■ **EXERCISE**: Once the pictures are set aside, transcribe the remaining data exactly.

■ **DATA BLOCK**:
☆ ☆ ☆ ☆ ☆ ☆ ☆

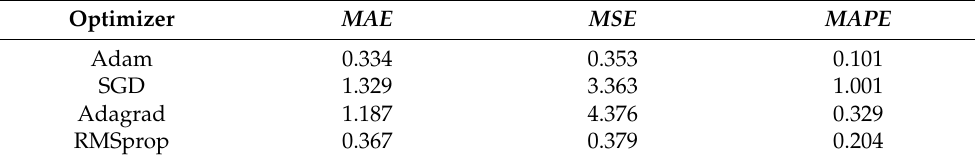
Table 5. Performance of the models when the optimizer is Adam, SGD, Adagrad, or RMSprop.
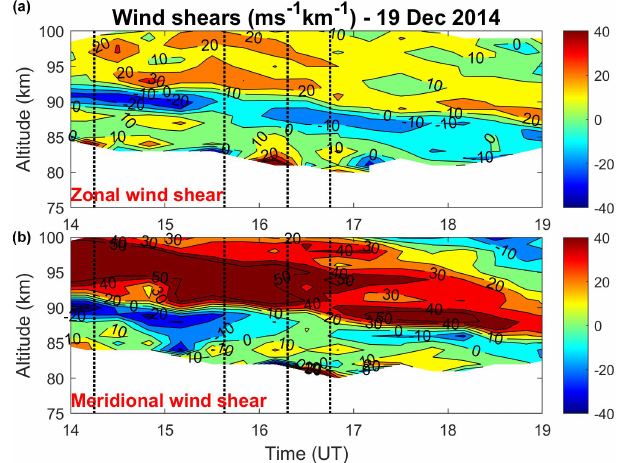
Figure 7. (a) Background temperature structure and (b) square of buoyancy frequency ( N 2 ). The dotted black lines indicate the esti- mated times of zenith passage of the fronts.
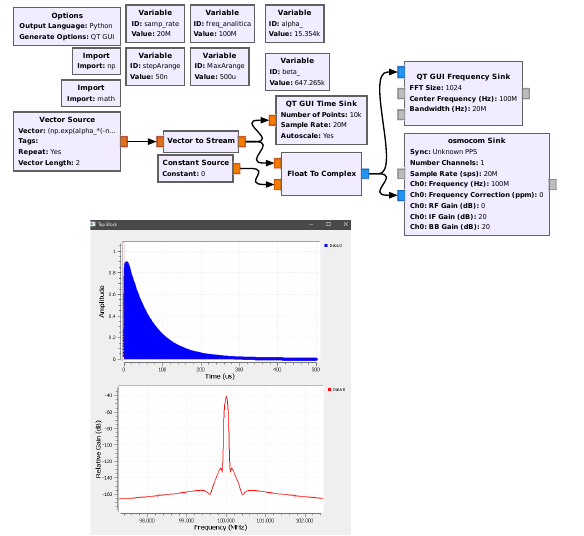
FIGURE 3. GNU Radio program and output plots (bottom).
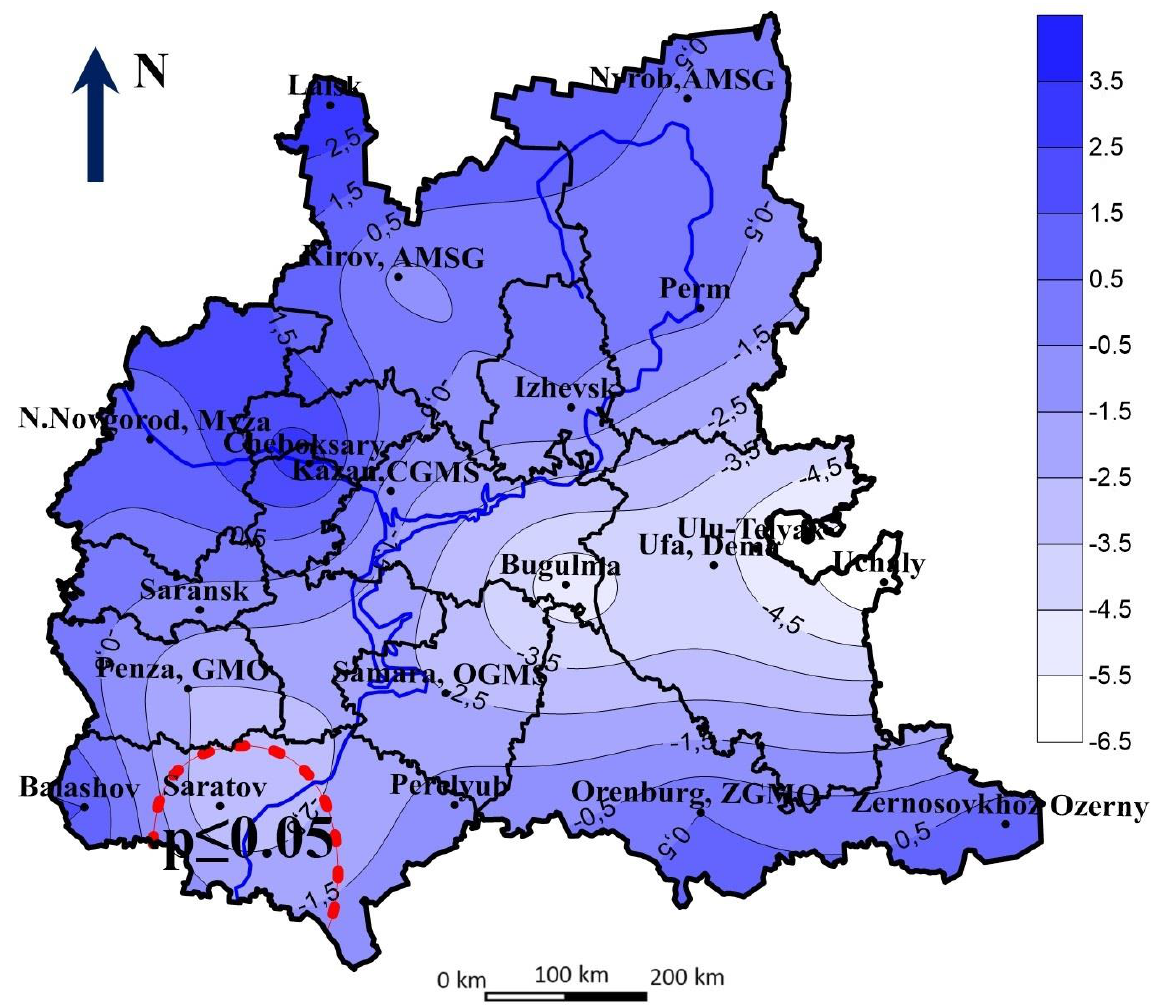
Figure A4. Linear trend slope coefficients (LTSC, mm/10 years) of July precipitation and their statistical significance in the Volga Federal District during 1966 – 2021.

☆ ☆ ☆ ☆ ☆ ☆ ☆

■ **RESPONSE TO THIS EXERCISE**:
Table 5. Performance of the models when the optimizer is Adam, SGD, Adagrad, or RMSprop.
Figure 7. (a) Background temperature structure and (b) square of buoyancy frequency ( N 2 ). The dotted black lines indicate the esti- mated times of zenith passage of the fronts.
FIGURE 3. GNU Radio program and output plots (bottom).
Figure A4. Linear trend slope coefficients (LTSC, mm/10 years) of July precipitation and their statistical significance in the Volga Federal District during 1966 – 2021.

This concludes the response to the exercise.